**Problem to work on:** Word for word, print out all of the data, omitting every image.

**Material to process:**
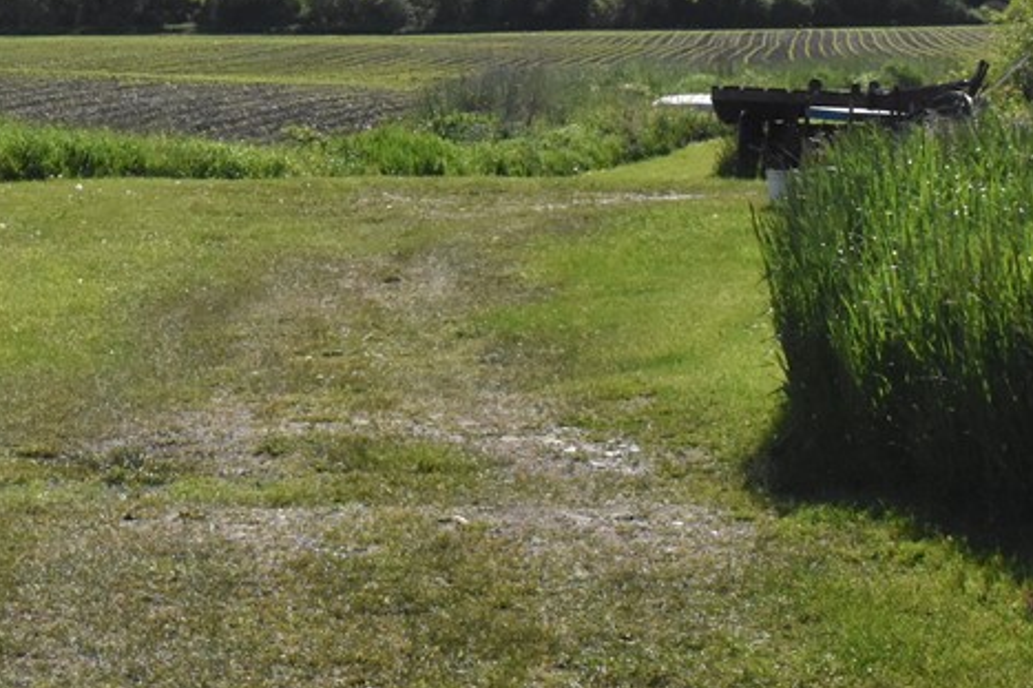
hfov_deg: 16.5
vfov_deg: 11.1
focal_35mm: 122
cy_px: 44
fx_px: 3504
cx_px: 46
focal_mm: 35
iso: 3200
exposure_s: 1/2000
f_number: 20
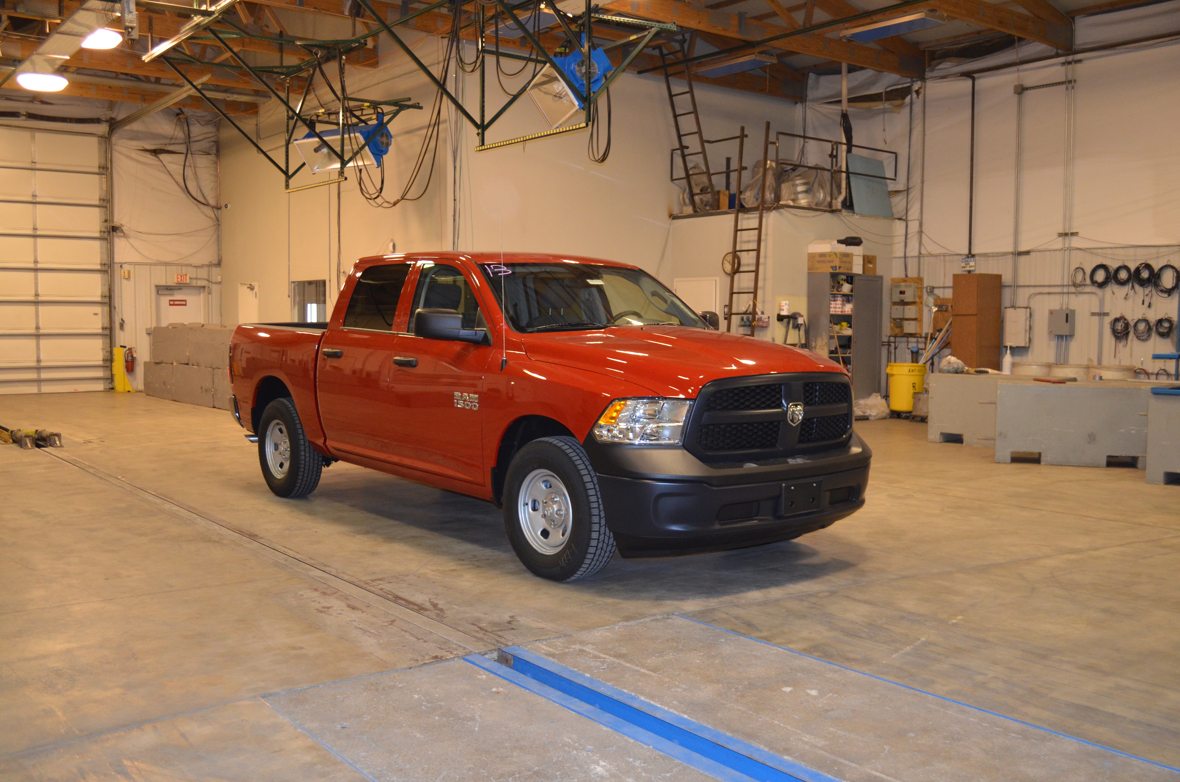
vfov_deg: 39.8
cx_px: 590
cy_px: 391
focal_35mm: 33
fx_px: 1079
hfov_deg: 57.3
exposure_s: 1/60
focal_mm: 22
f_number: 4
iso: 1250
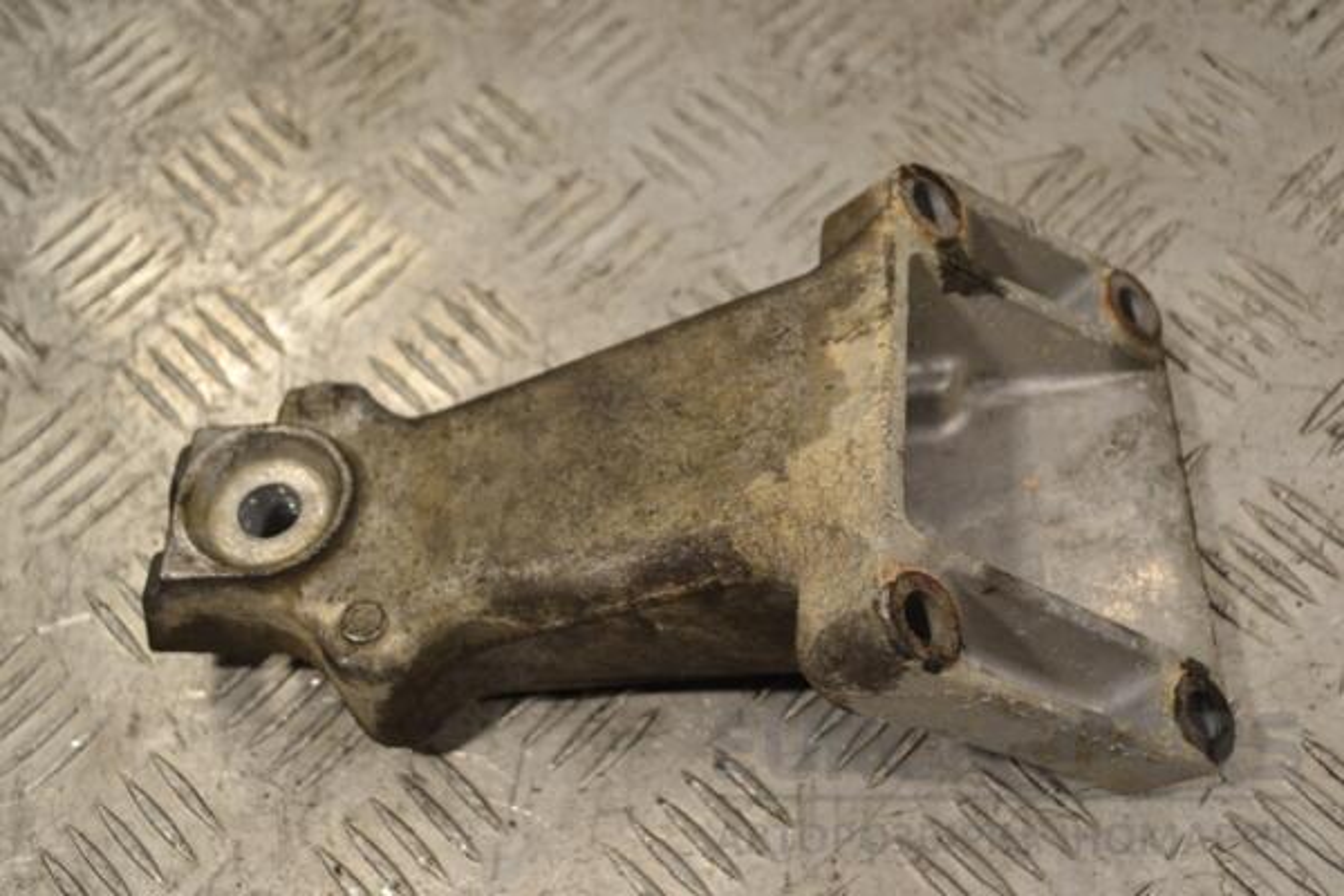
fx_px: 1792
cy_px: 448
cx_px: 672
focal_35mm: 48
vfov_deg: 28.1
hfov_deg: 41.1
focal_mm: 32
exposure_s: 1/125
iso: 360
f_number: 5.6
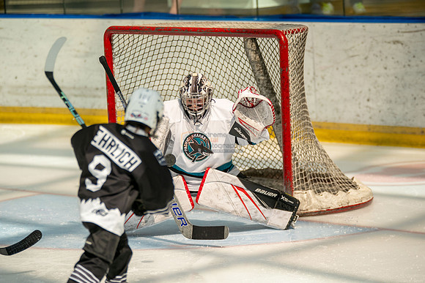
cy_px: 142
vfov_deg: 6.6
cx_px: 212
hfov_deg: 9.8
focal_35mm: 209
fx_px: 2468
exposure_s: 1/6400
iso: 1600
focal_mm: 209
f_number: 3.2
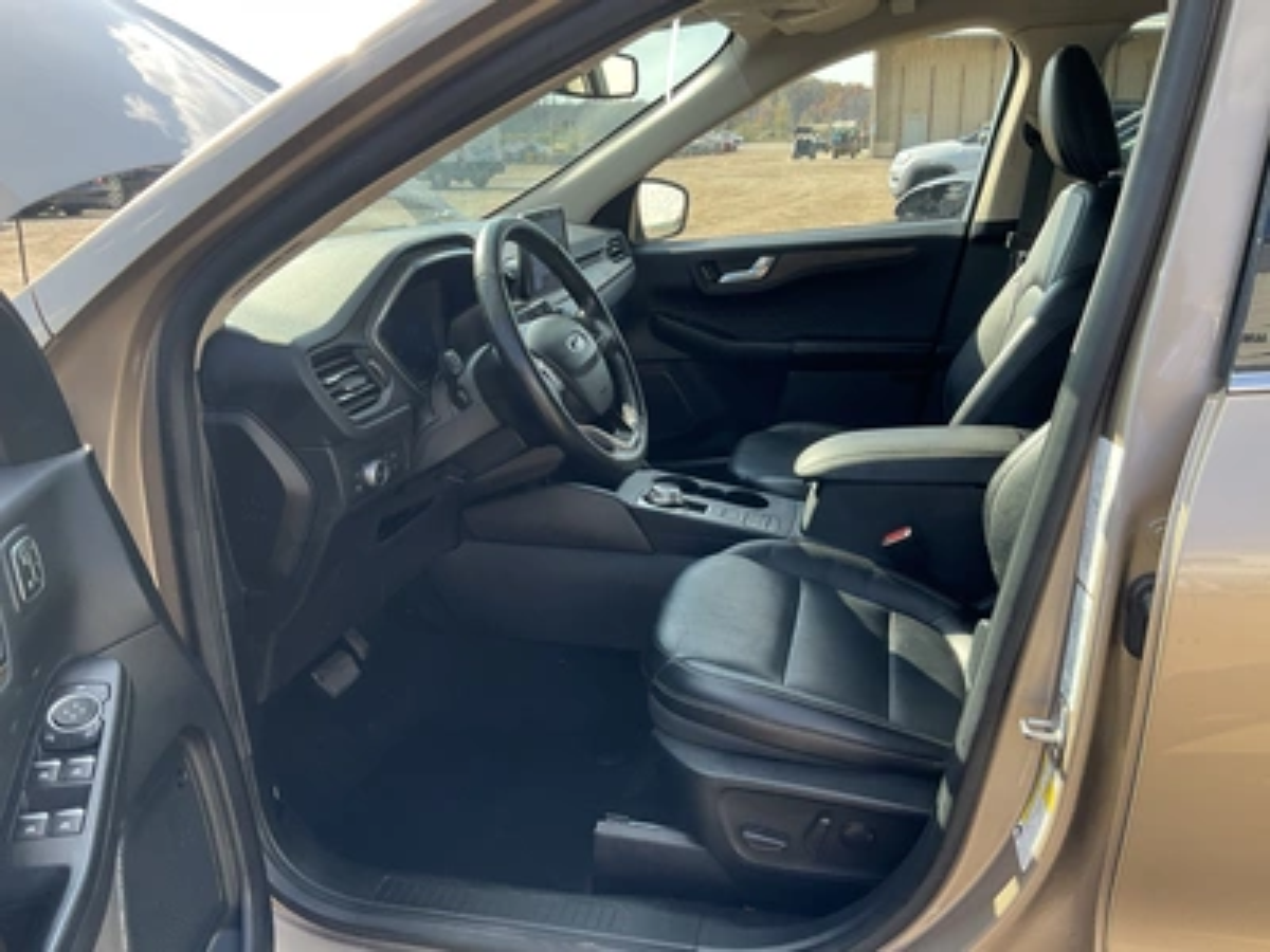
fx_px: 1064
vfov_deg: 48.2
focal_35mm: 29
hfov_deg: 61.7
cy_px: 476
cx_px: 635
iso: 20
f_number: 1.8
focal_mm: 3
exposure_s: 1/238
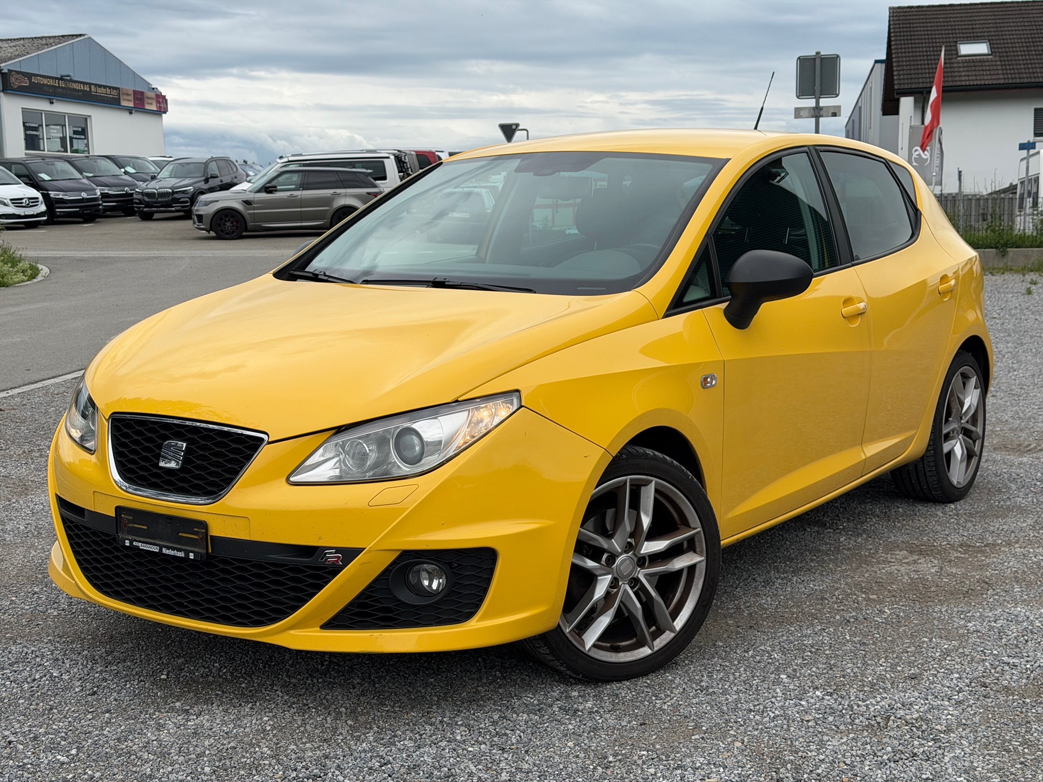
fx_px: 1446
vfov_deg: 30.3
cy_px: 391
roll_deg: +2.0
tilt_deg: -7.8
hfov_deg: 39.7
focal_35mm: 48
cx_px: 522
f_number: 1.78
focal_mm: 6.76
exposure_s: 1/3226
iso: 64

**Exercise output:**
hfov_deg: 16.5
vfov_deg: 11.1
focal_35mm: 122
cy_px: 44
fx_px: 3504
cx_px: 46
focal_mm: 35
iso: 3200
exposure_s: 1/2000
f_number: 20
vfov_deg: 39.8
cx_px: 590
cy_px: 391
focal_35mm: 33
fx_px: 1079
hfov_deg: 57.3
exposure_s: 1/60
focal_mm: 22
f_number: 4
iso: 1250
fx_px: 1792
cy_px: 448
cx_px: 672
focal_35mm: 48
vfov_deg: 28.1
hfov_deg: 41.1
focal_mm: 32
exposure_s: 1/125
iso: 360
f_number: 5.6
cy_px: 142
vfov_deg: 6.6
cx_px: 212
hfov_deg: 9.8
focal_35mm: 209
fx_px: 2468
exposure_s: 1/6400
iso: 1600
focal_mm: 209
f_number: 3.2
fx_px: 1064
vfov_deg: 48.2
focal_35mm: 29
hfov_deg: 61.7
cy_px: 476
cx_px: 635
iso: 20
f_number: 1.8
focal_mm: 3
exposure_s: 1/238
fx_px: 1446
vfov_deg: 30.3
cy_px: 391
roll_deg: +2.0
tilt_deg: -7.8
hfov_deg: 39.7
focal_35mm: 48
cx_px: 522
f_number: 1.78
focal_mm: 6.76
exposure_s: 1/3226
iso: 64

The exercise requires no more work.